(The opinions in this blog are those of the author and do not necessarily reflect the opinions of the entire cast of HeroPower)

From DreamHack Winter meta disaster to Mean Streets of Gadgetzan scatter, the meta has changed so quickly and violently that you may be experiencing Hearthstone’s own version of whiplash. I don’t know about how everyone else feels, but I love it. I feel like I can play just about any class, or any style of play, and have a chance to win. So, does that mean that the folks at Blizzard finally found the secret mixture to put out a balanced expansion? Only time will tell, but for now at least, it’s looking good so far.

I was working on an article after watching the DreamHack Winter tournament a couple of weekends ago in which Zoolock DOMINATED the virtually every game. It was “Last Hero Standing” format and most players were banning out Shaman, mostly out of not wanting to play against the widely popular midrange version of the class. The premise of the article was something to the effect of “Is Midrange Shaman the Gatekeeper”, and the article focused on the lack of early game answers to the aggro meta. Now everyone knows that I am not a fan of the current state of aggro because I feel like the current ladder system heavily favors amount of games played over the quality of games played. This makes the average player lean more towards aggressive decks because they require less decision making ability, they tend to not punish players as harshly for mistakes, and you have a better chance of reaching Legend rank because the games are faster and allow the players to get more games in per season. With most classes not having true viable early game answers to the speed in which most aggro decks could flood the board, aggro decks had a distinct tactical advantage from the start. With the board clearing power of [Lightning Storm], [Maelstrom Portal], and [Elemental Destruction], along with the beefy stats of [Totem Golem] and the versitility of the 1 mana cost [Spirit Claws], Shaman had answers early and could stall the early game pressure of aggressive decks. In fact, I believe that the entire reason the deck became popular and performed so well is that it played the majority of it’s games against aggressive decks. I am certain that not everyone would agree with me, but I know in my ladder grinds (because I refuse to call anything that required me to play against the same tired decks over and over again anything but grinds), I mostly played against Zoolock, Aggro Warrior, Tempo Mage, Murloc Paladin, Aggro Hunter, or the mirror Midrange Shaman. Of those, the VAST majority of my games came against Zoolock and Murloc Paladin. Most of the games I saw while watching streamers seemed to be showing the same basic statistics. As the meta firmed, Midrange Shaman became the most popular because it answered the various aggro decks well, and could out value Tempo Mage and Murloc Paladins if it drew well. Now that has all changed.

- Work instruction -
Continue the blog post about the shifting Hearthstone meta, picking up after its last sentence. The items are not needed.

- Record set -

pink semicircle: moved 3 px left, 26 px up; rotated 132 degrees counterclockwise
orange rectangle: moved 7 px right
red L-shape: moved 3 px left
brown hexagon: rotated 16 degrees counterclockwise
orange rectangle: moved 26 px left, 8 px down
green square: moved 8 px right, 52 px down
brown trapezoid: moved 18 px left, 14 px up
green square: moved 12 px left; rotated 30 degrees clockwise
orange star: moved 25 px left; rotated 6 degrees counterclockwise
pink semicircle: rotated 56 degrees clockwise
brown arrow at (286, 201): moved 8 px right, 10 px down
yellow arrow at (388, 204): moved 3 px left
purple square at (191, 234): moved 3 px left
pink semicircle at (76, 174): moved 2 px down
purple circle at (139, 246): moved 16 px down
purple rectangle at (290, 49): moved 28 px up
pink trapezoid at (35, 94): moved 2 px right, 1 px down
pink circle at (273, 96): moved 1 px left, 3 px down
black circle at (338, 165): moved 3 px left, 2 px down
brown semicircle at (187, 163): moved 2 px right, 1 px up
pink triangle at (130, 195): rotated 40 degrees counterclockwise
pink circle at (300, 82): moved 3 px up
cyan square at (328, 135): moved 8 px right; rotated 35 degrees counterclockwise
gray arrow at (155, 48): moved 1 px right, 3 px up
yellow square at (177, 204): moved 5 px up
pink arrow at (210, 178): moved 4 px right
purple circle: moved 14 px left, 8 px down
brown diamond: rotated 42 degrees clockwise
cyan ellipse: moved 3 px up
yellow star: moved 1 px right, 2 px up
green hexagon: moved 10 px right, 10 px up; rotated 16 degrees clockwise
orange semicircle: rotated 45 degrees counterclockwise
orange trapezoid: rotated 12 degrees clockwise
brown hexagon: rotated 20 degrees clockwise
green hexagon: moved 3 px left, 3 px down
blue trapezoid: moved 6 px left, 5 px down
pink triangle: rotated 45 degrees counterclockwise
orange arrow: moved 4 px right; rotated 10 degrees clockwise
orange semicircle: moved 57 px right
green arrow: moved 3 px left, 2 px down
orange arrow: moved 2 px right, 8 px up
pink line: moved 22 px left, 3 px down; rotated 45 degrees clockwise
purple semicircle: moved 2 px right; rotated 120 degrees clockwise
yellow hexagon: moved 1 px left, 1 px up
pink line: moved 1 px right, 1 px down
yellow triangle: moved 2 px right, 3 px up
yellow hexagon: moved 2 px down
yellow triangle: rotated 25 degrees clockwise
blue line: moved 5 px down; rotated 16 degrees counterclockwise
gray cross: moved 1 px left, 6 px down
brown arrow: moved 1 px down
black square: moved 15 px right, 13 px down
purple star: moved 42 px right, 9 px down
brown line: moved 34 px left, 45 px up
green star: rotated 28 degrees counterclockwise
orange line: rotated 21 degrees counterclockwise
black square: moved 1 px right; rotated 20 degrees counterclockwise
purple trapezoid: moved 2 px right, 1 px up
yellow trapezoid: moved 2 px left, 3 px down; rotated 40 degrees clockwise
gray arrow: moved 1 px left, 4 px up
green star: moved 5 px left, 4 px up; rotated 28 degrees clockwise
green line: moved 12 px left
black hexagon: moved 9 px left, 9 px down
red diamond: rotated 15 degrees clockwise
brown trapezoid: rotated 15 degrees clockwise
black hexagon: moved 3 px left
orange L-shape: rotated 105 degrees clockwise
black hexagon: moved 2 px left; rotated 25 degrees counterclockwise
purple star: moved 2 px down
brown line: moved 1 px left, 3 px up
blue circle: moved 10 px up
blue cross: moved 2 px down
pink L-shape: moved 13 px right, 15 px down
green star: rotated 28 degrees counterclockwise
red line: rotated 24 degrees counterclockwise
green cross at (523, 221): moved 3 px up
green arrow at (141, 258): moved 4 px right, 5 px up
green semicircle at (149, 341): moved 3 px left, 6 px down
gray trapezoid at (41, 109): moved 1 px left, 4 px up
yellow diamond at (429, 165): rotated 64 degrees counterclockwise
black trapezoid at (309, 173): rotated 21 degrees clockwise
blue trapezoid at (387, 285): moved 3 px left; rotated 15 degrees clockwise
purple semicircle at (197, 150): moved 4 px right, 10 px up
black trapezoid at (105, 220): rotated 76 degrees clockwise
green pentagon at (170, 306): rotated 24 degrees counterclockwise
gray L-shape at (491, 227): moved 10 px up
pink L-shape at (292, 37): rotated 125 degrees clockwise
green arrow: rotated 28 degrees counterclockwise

- Answer to this exercise -
Enter Mean Streets and it’s like someone took the gameboard and just tossed all the pieces into the air. You can play so many different ways right now and a lot of them feel viable. This is a big deal. Now there is a new cancer aggro deck, Pirate Warrior. It requires little in the way of skill (I played 5 games where I literally just played whichever card I could cast that was furthest to the right every turn and won 4 out of the 5 games) and really doesn’t require much in the way of dust to create a viable version. There are several other Pirate aggro classes going around, then people are using Pirates for really fun and effective Tempo decks and having great success with several midrange decks as well. There are great buff midrange decks in Paladin and Warrior, and plenty of jade shenanigans. With all that being said, the best story so far is the impact that [Kazakus], [Inkmaster Solia], [Raza the Chained], and [Krul the Unshackled] has had on the [Reno Jackson] themed sub-meta. While this may be short lived, once the Standard year ends and we move into the next cycle, when [Reno Jackson] leaves along with the rest of the cards in League of Explorers.

To me, the variety speaks of balance, and I don’t recall a time in Hearthstone since I have been playing where I felt like there were so many viable decks. In fact, ranking up on the ladder might actually be fun for the first time in a long time. So I ask the questions again. Did Blizzard find the magic formula? Did they finally manage to balance a game that had been unbalanced since Goblins vs. Gnomes wrecked the meta so long ago? For now, it seems that way to me, and I hope we get to experience a balance meta for more than just the first few weeks of this expansion. Regardless, get out there and try some new things while everything is pretty good. Normally a Control Player? Take one of the new Pirate aggro or Tempo decks for a spin, and you might find a change of pace that you like. Normally an aggro player? Reno Priest with [Kazakus] is crazy fun and addictive, and Druid control is a blast too. Above all else, enjoy this time of mix up and have fun whatever you are doing in Hearthstone.